▶ **Available data**:
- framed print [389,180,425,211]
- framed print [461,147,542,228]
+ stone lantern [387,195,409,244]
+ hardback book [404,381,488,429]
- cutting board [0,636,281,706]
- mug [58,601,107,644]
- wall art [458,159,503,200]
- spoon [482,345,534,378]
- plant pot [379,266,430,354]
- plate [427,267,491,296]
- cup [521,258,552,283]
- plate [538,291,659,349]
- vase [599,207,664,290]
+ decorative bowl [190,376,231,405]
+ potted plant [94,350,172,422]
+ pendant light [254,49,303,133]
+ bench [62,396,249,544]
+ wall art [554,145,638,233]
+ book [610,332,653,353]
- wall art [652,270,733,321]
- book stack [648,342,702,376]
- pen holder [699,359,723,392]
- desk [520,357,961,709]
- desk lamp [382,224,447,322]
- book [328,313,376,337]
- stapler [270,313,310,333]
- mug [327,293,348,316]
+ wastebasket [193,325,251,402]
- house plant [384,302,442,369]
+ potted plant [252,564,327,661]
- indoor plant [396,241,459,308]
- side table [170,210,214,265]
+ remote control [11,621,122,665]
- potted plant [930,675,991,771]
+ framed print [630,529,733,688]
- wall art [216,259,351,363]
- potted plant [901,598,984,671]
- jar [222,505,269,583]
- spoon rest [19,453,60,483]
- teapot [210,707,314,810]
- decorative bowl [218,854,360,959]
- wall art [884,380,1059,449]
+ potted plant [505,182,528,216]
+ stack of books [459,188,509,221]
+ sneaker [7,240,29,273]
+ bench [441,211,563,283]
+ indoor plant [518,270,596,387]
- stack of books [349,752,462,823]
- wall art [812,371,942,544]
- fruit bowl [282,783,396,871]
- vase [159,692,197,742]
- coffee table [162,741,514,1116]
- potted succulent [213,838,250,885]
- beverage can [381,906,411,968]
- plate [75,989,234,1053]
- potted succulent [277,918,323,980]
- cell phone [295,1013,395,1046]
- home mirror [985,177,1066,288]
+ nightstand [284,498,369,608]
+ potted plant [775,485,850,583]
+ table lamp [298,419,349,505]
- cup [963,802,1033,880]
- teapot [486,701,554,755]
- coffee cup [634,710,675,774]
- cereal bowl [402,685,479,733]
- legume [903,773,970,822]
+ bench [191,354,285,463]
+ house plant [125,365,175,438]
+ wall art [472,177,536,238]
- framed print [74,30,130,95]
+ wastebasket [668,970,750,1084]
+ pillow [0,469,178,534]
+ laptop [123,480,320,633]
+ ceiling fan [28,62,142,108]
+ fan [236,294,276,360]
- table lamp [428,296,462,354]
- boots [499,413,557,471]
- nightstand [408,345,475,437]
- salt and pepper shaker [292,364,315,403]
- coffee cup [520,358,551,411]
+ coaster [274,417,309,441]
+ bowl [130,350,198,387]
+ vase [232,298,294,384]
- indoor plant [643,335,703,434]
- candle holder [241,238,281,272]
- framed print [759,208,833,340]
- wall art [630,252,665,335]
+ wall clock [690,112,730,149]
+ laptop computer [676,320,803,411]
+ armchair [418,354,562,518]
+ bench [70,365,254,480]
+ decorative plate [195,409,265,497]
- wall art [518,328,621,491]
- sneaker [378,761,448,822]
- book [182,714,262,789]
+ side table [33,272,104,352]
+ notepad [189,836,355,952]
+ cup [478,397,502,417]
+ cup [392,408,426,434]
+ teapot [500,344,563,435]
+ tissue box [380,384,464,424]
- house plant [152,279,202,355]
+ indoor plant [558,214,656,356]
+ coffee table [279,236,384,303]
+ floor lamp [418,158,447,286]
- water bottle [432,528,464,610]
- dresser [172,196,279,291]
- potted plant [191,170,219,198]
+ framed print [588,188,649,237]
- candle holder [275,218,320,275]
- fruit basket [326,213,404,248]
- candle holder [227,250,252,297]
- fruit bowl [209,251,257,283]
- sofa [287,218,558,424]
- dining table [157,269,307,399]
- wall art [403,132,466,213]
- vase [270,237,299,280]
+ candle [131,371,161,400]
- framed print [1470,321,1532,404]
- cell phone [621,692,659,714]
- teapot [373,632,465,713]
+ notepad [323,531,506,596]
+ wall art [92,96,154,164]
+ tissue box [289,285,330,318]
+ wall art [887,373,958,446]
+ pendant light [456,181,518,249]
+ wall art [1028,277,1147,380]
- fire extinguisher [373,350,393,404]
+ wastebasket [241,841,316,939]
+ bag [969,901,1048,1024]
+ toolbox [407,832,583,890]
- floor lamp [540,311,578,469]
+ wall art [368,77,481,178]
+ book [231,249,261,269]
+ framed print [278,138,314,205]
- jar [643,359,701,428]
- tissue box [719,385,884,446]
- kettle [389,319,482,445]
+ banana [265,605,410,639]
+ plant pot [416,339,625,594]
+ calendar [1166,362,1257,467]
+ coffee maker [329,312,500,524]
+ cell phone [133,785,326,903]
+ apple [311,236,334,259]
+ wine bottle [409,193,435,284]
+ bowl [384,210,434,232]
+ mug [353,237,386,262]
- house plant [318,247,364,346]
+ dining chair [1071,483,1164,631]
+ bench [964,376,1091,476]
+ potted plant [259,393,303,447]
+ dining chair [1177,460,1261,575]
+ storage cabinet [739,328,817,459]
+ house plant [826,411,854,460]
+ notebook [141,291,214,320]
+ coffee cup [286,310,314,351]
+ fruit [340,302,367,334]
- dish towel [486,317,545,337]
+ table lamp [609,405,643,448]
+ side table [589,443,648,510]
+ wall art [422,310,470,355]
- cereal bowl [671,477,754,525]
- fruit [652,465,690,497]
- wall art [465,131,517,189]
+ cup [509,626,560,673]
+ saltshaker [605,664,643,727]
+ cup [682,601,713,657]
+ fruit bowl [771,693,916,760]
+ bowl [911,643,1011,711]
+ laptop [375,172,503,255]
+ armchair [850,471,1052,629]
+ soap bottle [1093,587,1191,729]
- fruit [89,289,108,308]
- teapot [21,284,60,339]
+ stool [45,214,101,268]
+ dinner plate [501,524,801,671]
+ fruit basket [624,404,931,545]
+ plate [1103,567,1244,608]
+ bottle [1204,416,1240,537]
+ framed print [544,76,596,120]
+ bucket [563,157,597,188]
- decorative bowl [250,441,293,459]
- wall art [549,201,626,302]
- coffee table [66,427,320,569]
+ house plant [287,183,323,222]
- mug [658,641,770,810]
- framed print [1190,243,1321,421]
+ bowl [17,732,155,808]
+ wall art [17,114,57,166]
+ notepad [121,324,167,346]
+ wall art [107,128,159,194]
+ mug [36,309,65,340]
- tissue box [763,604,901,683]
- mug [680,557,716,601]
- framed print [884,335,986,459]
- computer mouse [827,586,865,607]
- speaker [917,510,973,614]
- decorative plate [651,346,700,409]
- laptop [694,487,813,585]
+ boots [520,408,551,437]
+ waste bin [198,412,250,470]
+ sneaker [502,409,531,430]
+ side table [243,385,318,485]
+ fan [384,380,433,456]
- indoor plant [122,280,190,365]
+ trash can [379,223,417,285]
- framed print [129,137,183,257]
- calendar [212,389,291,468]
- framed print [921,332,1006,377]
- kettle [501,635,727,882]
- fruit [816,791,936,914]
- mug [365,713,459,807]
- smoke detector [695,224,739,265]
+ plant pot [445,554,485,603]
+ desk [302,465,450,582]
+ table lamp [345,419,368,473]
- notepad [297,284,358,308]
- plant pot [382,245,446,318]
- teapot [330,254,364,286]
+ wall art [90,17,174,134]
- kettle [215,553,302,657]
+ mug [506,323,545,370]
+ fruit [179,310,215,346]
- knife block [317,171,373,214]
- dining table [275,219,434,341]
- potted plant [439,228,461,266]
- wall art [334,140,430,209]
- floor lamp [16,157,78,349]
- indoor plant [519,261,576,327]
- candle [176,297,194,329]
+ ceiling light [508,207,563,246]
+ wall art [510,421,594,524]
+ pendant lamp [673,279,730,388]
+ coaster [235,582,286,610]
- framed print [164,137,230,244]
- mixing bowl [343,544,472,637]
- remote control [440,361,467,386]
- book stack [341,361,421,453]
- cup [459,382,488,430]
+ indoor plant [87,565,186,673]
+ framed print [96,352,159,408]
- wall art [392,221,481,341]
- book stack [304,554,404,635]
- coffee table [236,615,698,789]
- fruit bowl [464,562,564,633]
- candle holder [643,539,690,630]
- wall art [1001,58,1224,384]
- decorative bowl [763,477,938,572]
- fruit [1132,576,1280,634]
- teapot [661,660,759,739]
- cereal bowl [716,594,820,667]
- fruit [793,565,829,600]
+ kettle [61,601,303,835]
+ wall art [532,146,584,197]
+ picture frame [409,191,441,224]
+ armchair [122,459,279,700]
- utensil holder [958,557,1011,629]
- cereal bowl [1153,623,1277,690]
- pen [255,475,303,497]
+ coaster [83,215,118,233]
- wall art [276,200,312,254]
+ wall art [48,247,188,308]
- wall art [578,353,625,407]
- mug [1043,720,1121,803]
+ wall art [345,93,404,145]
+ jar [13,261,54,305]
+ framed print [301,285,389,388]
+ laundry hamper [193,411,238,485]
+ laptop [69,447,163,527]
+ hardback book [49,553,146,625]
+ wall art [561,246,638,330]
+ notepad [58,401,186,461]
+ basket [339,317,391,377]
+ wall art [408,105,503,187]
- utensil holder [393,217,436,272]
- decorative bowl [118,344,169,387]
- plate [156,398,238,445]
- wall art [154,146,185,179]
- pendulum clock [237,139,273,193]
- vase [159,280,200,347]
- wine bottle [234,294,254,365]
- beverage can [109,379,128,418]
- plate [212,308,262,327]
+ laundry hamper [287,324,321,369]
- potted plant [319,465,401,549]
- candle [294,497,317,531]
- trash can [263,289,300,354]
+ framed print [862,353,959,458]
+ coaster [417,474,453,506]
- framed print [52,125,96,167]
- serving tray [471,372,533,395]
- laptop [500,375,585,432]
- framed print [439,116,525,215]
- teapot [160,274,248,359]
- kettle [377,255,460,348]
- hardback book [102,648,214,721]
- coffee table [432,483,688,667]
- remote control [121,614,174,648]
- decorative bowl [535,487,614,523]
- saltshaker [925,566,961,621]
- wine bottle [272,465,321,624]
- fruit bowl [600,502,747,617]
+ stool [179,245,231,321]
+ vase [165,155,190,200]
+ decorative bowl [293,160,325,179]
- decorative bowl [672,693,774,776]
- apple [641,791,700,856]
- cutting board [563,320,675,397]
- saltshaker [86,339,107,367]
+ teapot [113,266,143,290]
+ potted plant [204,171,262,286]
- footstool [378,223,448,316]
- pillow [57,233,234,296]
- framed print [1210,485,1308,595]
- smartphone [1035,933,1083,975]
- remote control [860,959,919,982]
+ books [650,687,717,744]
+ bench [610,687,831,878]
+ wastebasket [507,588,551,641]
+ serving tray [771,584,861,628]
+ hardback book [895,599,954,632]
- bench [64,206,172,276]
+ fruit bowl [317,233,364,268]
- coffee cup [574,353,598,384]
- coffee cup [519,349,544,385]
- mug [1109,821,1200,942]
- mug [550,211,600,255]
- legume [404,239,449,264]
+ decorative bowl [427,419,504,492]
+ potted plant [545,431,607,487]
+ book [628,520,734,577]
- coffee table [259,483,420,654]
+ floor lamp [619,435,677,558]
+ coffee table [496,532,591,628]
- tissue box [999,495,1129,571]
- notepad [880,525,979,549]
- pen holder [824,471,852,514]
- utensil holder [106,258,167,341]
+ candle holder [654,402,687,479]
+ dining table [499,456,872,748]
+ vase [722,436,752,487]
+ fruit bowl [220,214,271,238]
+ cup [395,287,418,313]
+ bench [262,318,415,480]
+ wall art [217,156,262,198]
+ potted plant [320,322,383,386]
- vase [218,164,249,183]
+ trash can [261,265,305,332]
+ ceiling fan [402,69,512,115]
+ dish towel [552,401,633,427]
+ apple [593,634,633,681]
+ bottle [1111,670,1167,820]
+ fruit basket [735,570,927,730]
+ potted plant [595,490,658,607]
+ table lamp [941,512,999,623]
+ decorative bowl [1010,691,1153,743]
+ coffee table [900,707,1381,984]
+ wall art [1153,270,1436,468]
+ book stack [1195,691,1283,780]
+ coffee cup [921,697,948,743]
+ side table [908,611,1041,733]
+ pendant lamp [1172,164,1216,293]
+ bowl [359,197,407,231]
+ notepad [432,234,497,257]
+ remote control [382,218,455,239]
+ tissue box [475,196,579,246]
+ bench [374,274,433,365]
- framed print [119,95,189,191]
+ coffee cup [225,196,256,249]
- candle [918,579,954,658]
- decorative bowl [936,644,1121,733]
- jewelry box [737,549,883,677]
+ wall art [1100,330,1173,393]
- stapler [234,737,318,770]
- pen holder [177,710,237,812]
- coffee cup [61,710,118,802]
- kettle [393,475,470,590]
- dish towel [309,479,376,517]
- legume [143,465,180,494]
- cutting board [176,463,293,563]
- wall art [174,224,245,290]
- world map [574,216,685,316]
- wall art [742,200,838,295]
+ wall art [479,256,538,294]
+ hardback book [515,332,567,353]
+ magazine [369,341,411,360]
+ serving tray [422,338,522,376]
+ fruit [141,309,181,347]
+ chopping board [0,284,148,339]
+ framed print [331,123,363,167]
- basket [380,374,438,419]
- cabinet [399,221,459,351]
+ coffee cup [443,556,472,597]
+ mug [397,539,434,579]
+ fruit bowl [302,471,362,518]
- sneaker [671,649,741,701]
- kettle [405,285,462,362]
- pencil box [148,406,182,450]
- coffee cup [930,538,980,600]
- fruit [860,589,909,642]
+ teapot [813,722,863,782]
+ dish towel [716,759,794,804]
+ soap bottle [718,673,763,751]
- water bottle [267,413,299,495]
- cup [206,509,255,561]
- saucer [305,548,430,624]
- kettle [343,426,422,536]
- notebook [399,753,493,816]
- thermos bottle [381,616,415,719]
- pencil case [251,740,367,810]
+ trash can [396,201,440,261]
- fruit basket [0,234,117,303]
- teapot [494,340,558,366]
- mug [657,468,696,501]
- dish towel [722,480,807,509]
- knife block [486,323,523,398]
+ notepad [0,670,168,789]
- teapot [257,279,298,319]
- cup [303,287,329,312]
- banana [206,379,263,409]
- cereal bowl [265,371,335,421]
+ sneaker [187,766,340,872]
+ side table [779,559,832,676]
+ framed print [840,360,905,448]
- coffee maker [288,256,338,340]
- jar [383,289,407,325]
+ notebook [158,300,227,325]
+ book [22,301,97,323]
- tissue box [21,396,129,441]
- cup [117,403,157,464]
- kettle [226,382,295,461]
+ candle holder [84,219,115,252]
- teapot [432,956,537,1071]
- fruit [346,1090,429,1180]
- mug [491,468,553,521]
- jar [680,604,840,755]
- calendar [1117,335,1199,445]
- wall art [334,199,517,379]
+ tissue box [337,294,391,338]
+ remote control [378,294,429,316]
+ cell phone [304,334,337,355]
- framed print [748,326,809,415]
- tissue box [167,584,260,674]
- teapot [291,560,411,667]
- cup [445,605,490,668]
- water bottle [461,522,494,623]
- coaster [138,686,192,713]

▶ **Required action**: The listing above holds a line with "- saltshaker [86,339,107,367]" and a line with "potted plant [545,431,607,487]". Print the stretch from the first through the second, exactly and alone.

▶ **Task result**:
- saltshaker [86,339,107,367]
+ teapot [113,266,143,290]
+ potted plant [204,171,262,286]
- footstool [378,223,448,316]
- pillow [57,233,234,296]
- framed print [1210,485,1308,595]
- smartphone [1035,933,1083,975]
- remote control [860,959,919,982]
+ books [650,687,717,744]
+ bench [610,687,831,878]
+ wastebasket [507,588,551,641]
+ serving tray [771,584,861,628]
+ hardback book [895,599,954,632]
- bench [64,206,172,276]
+ fruit bowl [317,233,364,268]
- coffee cup [574,353,598,384]
- coffee cup [519,349,544,385]
- mug [1109,821,1200,942]
- mug [550,211,600,255]
- legume [404,239,449,264]
+ decorative bowl [427,419,504,492]
+ potted plant [545,431,607,487]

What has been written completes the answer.